第34話ペーパークラフト
星田が家にやってくると、父も鉄道が趣味だということで、私も含めて3人で鉄道の話に花が咲いた。そして父が持っているHOゲージのC62型蒸気機関車を走らせようということになり、線路をループ状につなげて走らせた。Nゲージに比べると車体が大きく、重量もあるので走らせると結構迫力がある。父は手先が器用なので、鉄橋の骨組みなども自分で製作して、時々庭に線路を敷いて走らせていたが、こういう想い出と言うのは、いつまでも心に残るものである。

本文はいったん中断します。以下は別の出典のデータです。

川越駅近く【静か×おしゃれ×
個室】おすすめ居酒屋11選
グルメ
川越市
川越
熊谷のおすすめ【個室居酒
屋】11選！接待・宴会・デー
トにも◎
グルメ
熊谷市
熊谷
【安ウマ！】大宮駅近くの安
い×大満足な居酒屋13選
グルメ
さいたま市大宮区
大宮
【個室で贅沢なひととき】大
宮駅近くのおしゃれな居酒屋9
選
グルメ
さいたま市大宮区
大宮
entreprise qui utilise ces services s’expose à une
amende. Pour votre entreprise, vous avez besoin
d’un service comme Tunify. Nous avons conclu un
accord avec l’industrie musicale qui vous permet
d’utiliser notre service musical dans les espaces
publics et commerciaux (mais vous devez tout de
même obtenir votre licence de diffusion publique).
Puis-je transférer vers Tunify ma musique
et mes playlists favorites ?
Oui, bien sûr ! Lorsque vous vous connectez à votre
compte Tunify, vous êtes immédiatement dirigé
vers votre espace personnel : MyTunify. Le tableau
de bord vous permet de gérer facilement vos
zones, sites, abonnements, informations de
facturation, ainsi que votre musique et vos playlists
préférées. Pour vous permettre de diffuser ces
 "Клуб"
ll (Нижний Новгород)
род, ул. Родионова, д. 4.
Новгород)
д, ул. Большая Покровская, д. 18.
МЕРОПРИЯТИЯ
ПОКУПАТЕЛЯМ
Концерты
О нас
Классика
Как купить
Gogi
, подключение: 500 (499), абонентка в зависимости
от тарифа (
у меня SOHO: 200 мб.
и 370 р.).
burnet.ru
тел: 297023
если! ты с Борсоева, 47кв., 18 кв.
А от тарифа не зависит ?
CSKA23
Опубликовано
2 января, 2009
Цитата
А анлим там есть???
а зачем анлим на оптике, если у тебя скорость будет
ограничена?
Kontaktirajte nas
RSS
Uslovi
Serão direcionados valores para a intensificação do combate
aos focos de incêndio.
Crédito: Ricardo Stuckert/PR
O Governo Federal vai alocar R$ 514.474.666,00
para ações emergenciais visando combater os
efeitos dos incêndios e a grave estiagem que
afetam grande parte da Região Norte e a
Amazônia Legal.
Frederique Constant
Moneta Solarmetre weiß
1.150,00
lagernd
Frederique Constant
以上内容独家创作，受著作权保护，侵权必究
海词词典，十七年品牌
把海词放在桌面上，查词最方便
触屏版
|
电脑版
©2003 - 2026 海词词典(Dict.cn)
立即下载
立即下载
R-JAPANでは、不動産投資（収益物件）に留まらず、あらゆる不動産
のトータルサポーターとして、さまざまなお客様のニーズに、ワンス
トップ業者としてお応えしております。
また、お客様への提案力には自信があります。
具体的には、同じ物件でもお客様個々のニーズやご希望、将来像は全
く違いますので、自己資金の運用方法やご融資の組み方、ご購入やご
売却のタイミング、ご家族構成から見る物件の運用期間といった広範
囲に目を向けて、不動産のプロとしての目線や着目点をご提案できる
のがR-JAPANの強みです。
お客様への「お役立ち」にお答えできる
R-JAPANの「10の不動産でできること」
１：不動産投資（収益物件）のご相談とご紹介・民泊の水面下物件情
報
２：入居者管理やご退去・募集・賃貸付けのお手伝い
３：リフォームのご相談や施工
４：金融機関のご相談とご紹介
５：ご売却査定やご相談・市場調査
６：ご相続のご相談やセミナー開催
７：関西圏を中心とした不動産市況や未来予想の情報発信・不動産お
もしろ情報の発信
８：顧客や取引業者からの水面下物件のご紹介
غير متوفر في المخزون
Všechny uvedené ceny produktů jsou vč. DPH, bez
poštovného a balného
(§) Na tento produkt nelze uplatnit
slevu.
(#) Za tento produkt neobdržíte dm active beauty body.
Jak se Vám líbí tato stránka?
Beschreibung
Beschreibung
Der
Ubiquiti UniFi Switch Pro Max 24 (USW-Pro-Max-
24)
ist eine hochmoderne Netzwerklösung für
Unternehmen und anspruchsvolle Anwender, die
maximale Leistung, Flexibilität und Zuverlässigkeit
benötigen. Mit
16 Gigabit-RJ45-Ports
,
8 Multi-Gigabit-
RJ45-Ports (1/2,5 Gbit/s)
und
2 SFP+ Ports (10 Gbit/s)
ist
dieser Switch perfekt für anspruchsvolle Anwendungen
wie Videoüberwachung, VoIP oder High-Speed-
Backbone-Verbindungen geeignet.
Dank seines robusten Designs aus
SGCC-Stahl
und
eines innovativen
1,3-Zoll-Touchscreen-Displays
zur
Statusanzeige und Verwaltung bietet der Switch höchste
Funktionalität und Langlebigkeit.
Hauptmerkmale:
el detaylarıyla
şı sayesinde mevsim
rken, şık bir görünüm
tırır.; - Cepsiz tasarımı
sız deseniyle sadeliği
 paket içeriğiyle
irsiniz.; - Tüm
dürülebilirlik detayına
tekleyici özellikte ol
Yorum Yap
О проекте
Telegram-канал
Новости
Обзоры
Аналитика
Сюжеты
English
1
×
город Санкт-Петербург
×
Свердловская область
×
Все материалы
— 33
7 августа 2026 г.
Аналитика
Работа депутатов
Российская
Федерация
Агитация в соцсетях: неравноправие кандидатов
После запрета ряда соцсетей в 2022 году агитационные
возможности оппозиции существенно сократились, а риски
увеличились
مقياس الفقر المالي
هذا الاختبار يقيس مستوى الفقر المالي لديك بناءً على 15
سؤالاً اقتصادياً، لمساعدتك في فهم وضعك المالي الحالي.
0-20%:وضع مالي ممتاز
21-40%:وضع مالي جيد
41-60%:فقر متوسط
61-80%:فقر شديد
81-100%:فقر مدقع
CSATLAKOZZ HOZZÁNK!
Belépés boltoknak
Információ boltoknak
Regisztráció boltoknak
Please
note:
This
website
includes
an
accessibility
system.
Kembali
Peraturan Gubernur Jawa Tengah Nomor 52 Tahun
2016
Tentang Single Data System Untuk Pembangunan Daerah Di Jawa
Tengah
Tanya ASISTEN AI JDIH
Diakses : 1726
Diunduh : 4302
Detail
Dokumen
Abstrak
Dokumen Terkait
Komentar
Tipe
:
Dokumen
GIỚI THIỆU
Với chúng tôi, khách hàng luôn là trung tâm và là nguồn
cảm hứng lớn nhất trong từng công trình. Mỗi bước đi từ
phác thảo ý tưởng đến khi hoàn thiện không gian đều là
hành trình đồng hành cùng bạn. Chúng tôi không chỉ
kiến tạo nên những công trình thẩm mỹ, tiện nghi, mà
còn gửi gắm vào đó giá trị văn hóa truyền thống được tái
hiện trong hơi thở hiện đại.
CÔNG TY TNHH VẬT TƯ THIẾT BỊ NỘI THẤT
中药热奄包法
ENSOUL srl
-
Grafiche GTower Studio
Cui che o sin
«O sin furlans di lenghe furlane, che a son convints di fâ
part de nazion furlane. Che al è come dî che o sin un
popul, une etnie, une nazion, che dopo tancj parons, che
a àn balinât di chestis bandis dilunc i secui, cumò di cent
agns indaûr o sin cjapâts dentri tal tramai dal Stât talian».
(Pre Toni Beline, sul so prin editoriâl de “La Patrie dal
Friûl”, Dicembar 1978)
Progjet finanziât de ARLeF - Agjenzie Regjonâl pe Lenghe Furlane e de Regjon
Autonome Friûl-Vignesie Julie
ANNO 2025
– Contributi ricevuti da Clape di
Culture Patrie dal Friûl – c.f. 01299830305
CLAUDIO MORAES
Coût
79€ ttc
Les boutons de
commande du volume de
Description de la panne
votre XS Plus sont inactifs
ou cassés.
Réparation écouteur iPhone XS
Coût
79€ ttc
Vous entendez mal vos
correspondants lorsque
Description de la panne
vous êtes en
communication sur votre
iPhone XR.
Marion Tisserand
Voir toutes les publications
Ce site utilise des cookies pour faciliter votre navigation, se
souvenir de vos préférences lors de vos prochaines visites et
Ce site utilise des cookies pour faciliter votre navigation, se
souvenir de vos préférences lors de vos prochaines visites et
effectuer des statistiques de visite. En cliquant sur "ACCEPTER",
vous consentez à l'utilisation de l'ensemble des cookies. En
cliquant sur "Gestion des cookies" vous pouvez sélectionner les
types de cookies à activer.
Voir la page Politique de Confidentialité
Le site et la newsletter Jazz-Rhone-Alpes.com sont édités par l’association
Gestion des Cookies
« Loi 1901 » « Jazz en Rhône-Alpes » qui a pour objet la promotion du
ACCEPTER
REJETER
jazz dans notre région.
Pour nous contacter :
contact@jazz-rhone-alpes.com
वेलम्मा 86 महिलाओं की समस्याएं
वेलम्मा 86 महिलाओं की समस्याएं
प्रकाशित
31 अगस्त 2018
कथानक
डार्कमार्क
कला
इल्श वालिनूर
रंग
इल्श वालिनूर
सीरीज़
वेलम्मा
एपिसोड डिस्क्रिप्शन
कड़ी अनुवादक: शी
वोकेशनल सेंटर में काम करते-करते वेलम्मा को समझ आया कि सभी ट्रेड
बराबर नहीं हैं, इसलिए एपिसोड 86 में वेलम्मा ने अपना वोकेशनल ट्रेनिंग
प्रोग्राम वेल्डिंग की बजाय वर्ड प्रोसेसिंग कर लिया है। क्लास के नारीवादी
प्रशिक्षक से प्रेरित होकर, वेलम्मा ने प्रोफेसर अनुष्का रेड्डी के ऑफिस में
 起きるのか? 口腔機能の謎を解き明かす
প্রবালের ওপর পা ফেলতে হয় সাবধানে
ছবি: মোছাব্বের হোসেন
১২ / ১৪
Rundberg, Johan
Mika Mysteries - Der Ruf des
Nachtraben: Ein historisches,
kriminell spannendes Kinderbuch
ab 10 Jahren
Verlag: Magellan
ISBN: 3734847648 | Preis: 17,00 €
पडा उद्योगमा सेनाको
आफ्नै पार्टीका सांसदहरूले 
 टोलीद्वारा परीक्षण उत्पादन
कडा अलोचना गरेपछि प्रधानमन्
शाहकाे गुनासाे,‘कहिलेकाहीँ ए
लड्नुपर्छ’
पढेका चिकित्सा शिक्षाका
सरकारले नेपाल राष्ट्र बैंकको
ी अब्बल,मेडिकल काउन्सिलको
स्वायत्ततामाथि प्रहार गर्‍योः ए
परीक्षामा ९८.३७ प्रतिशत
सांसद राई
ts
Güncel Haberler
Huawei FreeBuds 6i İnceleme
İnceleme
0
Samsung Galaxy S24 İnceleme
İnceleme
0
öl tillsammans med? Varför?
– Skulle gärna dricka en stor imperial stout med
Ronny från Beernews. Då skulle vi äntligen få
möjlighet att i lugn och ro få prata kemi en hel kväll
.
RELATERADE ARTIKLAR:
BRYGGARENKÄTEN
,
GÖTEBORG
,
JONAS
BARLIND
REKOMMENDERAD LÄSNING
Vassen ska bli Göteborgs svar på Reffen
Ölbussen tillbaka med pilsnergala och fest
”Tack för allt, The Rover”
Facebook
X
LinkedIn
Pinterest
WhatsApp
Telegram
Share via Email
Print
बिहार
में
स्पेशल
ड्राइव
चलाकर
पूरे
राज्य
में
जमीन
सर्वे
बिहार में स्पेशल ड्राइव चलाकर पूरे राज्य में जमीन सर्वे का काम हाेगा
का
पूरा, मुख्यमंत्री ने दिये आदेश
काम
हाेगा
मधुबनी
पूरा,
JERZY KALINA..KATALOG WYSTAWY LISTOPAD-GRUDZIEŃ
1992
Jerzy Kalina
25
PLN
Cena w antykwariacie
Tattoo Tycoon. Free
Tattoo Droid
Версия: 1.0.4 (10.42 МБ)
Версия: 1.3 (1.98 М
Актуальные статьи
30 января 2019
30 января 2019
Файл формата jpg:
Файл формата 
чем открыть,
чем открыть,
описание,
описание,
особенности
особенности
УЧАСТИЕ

そして星田もHOゲージの製作に私と一緒にチャレンジということで、ペーパークラフトで103系電車の模型を作ることになった。私は阪和線をイメージしたスカイブルー・星田は大阪環状線をイメージしたオレンジ・父は関西本線をイメージした鶯色にすることにして、まずはパーツをカッティングして、モーターと車輪や床下機器などを取り付けた台車に、電車のボディーを取り付け。さらに屋根にはベンチレーターを取り付けて、次が塗装。ボディー以外に色がつかないようにマスキングを施して、刷毛で色を塗っていく。最後にラッカーを塗って組み立てが終わるまでおよそ3時間くらいかかったであろうか。完成した車体を線路の上にのせて、トランスの速度調整つまみを徐々に開いていくと、軽くモーター音を響かせながら動きだした。自分が作ったものが動くというのは、乗り物好きな子供にとっては、最高にうれしい瞬間である。ただ、手先の器用さの差が出たのか、父や星田が作ったものに比べたら、少々不細工ではあったが…。
この日はわが家に3色の103系が勢ぞろいしたわけ、なかなかカラフルであった。HOゲージの政策が終わると今度はゴンの散歩へ一緒に行った。いつもなら私か姉といくわけであるが、この日は星田も一緒に行ったので、ゴンも
「?。なんかいつもと違うような気がするなぁ?」
と言った感じで、訝しがるような様子であったが、星田がゴンにとって敵ではないと受け取ったのであろう、ゴンも星田を受け入れて1時間ほどの散歩に出かけた。
ゴンの散歩から帰ってHOゲージの線路を1本父から譲ってもらって、家に持ち帰って大切に飾ってあるのを見かけた。